The U.S. economy generated 1,900 manufacturing jobs in computer and electronic products last month, reaching a total of 1.34 million in that category, the U.S. Labor Department reported Friday. In addition, 1,000 jobs were added in the area of computer systems design and related services, to 1.19 million. Each of these categories gained at least 1,700 jobs in July as well.
Overall, the U.S. economy added a lower-than-expected 169,000 nonfarm payroll jobs in August, to 134 million. The unemployment rate fell slightly to 4.9 percent.
The Labor Department report came on the heels of a survey from staffing firm Hudson which found that tech worker confidence in the job market dropped sharply in August, thanks partly to job-loss fears.

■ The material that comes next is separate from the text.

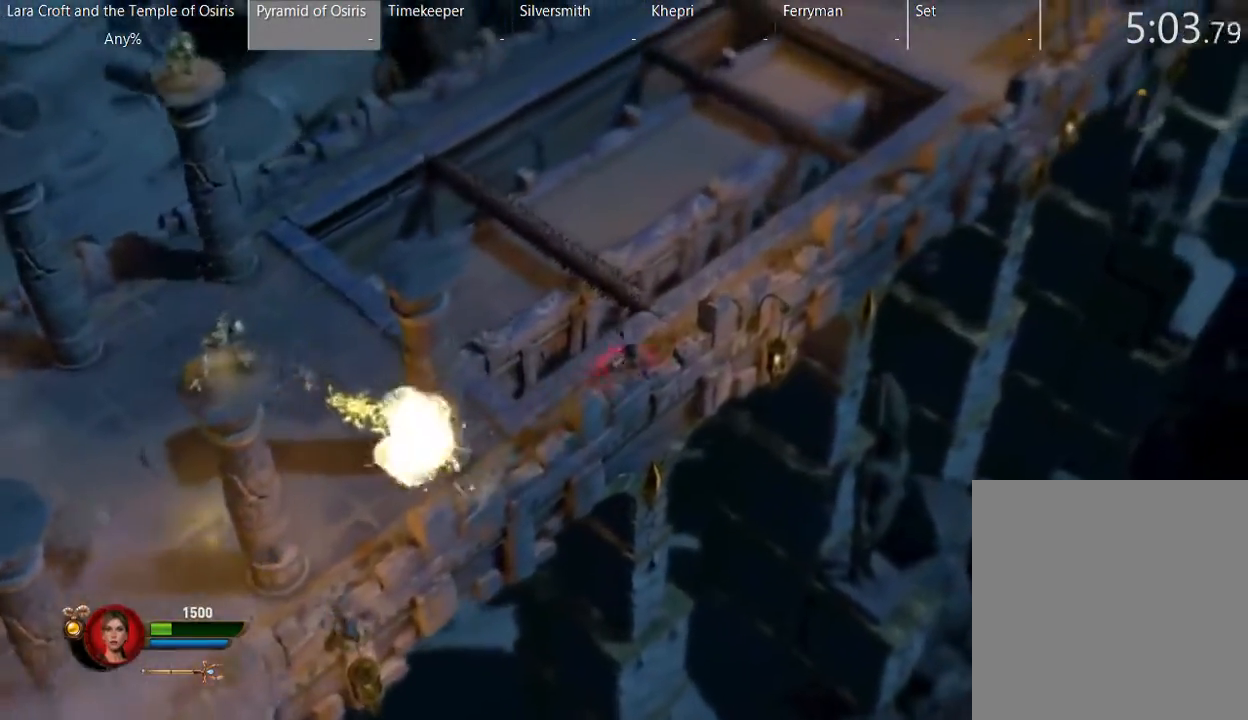
{"buttons": [], "left_stick": "up-right", "right_stick": "center", "button_events": [[33, "X", "down"], [83, "X", "up"], [183, "X", "down"], [283, "X", "up"], [333, "X", "down"], [433, "X", "up"]]}
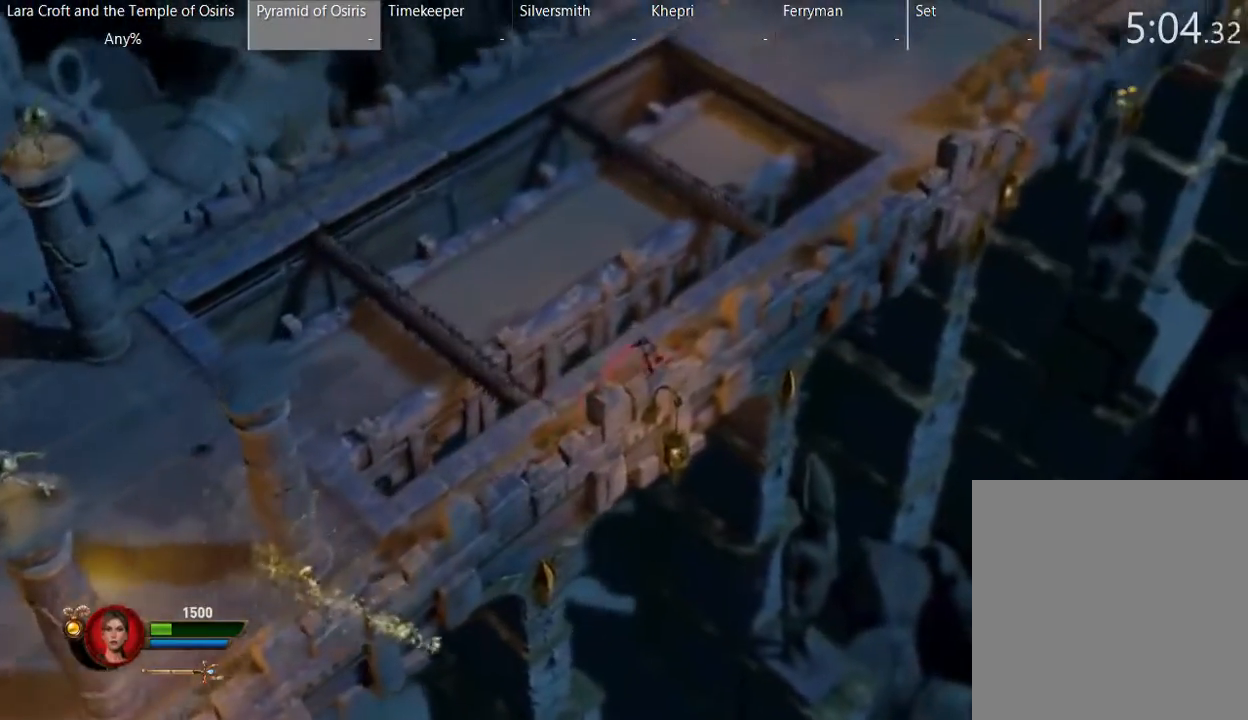
{"buttons": [], "left_stick": "up-right", "right_stick": "center", "button_events": [[33, "X", "down"], [133, "X", "up"], [183, "X", "down"], [283, "X", "up"], [383, "X", "down"], [433, "X", "up"]]}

Signals have been mixed about the job scene for tech pros for some time. A survey released Thursday by a labor organization indicated that tech workers in America are feeling less hopeful about the future of their profession than they were two years ago. In addition, tech-sector downsizing for the first half of 2005 far exceeded industry job cuts during the first half of last year. And the average number of unemployed workers in nine high-tech categories fell by 64,000 last year but remained close to 150,000, according to the Labor Department.

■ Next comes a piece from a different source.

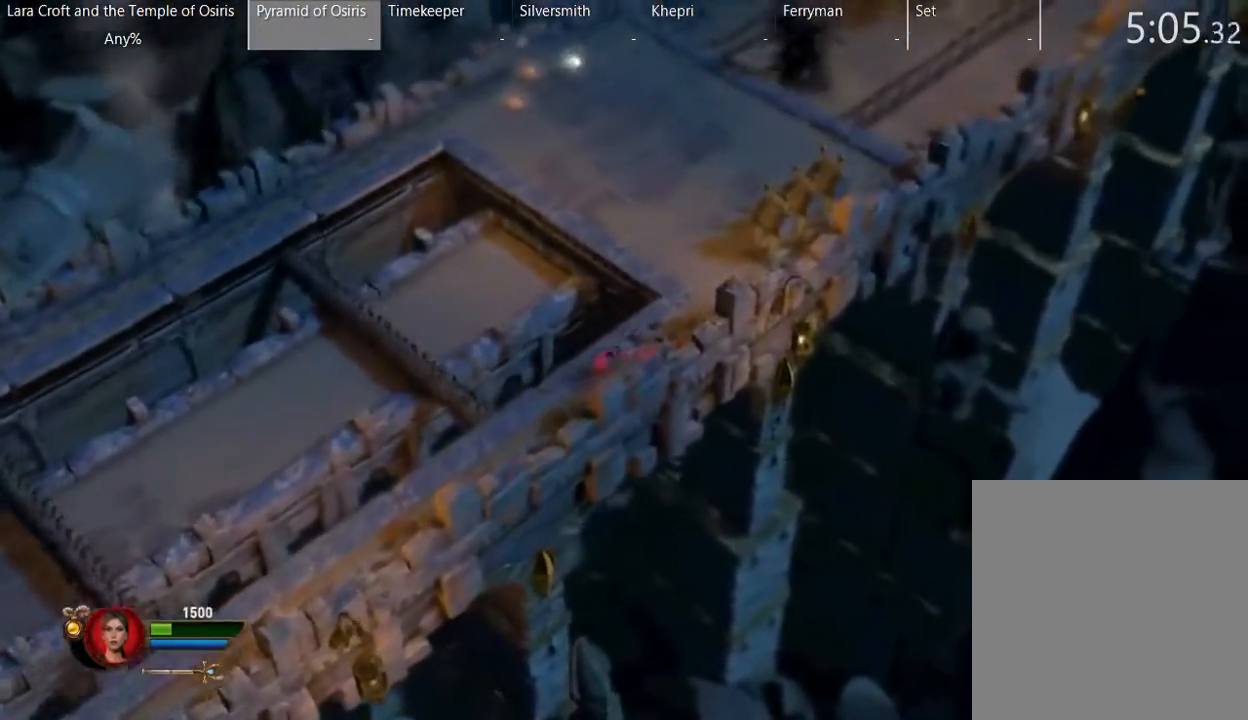
{"buttons": ["X"], "left_stick": "up", "right_stick": "center", "button_events": [[33, "X", "down"], [133, "X", "up"], [233, "X", "down"], [383, "X", "up"], [433, "X", "down"]]}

Programmers and other tech professionals also have to worry about their jobs being displaced due to offshoring.
On the other hand, some argue that global free trade in software and tech services will generate greater demand for workers with IT skills and proficiency in the U.S.
What's more, a study released earlier this year indicated that the U.S. tech industry may have turned a corner last year when it comes to employment woes. And the parent company of job board Monster reported an uptick from July to August in its measurement of employer online recruitment activity for computer and mathematical jobs.
Not all tech-related industries gained jobs in August, according to the Labor Department. The telecommunications sector lost 1,800 jobs, to 1.03 million.